On Wed, Mar 18, 2020 at 11:35 AM George Spelvin <lkml@xxxxxxx> wrote:
>
> On Wed, Mar 18, 2020 at 08:26:06AM -0700, Alexander Duyck wrote:
> > On Tue, Mar 17, 2020 at 6:44 PM George Spelvin <lkml@xxxxxxx> wrote:
> >> + if (unlikely(rshift == 0)) {
> >> + r = get_random_long();
> >> + rshift = r << 1 | 1;
> >
> > You might want to wrap the "r << 1" in parenthesis. Also you could
> > probably use a + 1 instead of an | 1.
>
> I could, but what would it matter? I have just confirmed that all of:
> x << 1 | 1;
> (x << 1) + 1;
> x + x + 1;
> x + x | 1;
> 2*x + 1;
> 2*x | 1;
> compile to
> leal 1(%rdi,%rdi), %eax
>
> on x86, and two instructions on every other processor I can think of.
>
> Since this is concpetually a bit-manipulation operation where carry
> propagation is undesirable, the logical operation form seems the most
> natural way to write it.
>
> As for the parens, all C programmers are forced to remember that the
> boolean operators have weirdly low precedence (below < <= == >= >),
> so there's no risk of confusion.
Okay, if this is coming out the same regardless I suppose it doesn't
matter. I am still not a huge fan of skipping the parenthesis as I
feel it is a bit uglier to read but that isn't anything that has to be
fixed.
> >> }
> >> + WRITE_ONCE(rand, rshift);
> >>
> >> - if (rand & 1)
> >> + if ((long)r < 0)
> >
> > One trick you might be able to get away with here is to actually
> > compare r to rshift. "If (rshift <= r)" should give you the same
> > result. This works since what you are essentially doing is just adding
> > r to itself so if you overflow rshift will be equal to at most r - 1.
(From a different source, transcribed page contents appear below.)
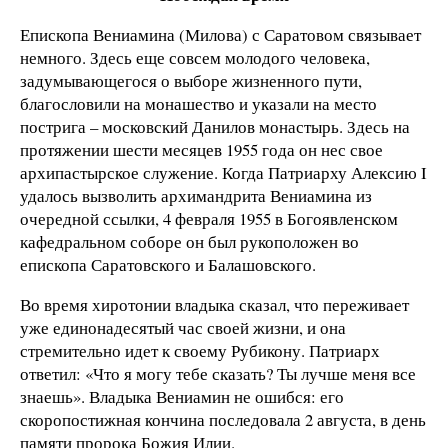
Епископа Вениамина (Милова) с Саратовом связывает
немного. Здесь еще совсем молодого человека,
задумывающегося о выборе жизненного пути,
благословили на монашество и указали на место
пострига – московский Данилов монастырь. Здесь на
протяжении шести месяцев 1955 года он нес свое
архипастырское служение. Когда Патриарху Алексию I
удалось вызволить архимандрита Вениамина из
очередной ссылки, 4 февраля 1955 в Богоявленском
кафедральном соборе он был рукоположен во
епископа Саратовского и Балашовского.
Во время хиротонии владыка сказал, что переживает
уже единонадесятый час своей жизни, и она
стремительно идет к своему Рубикону. Патриарх
ответил: «Что я могу тебе сказать? Ты лучше меня все
знаешь». Владыка Вениамин не ошибся: его
скоропостижная кончина последовала 2 августа, в день
памяти пророка Божия Илии.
> > However with the addition of the single bit in the rshift == 0 case it
> > could potentially be equal in the unlikely case of r being all 1's.
>
> Er... but why would I want to? On most processors, "branch on sign bit"
> is a single instruction, and that's the instruction I'm hoping the
> compiler will generate.
>
> That's why I changed the shift direction from the original right (testing
> the lsbit) to left (testing the msbit): slight code size reduction.
>
> Anything else produces larger and slower object code, for no benefit.
I was just putting it out there as a possibility. What I have seen in
the past is that under some circumstances gcc can be smart enough to
interpret that as a "branch on carry". My thought was you are likely
having to test the value against itself and then you might be able to
make use of shift and carry flag to avoid that. In addition you could
get away from having to recast a unsigned value as a signed one in
order to perform the bit test.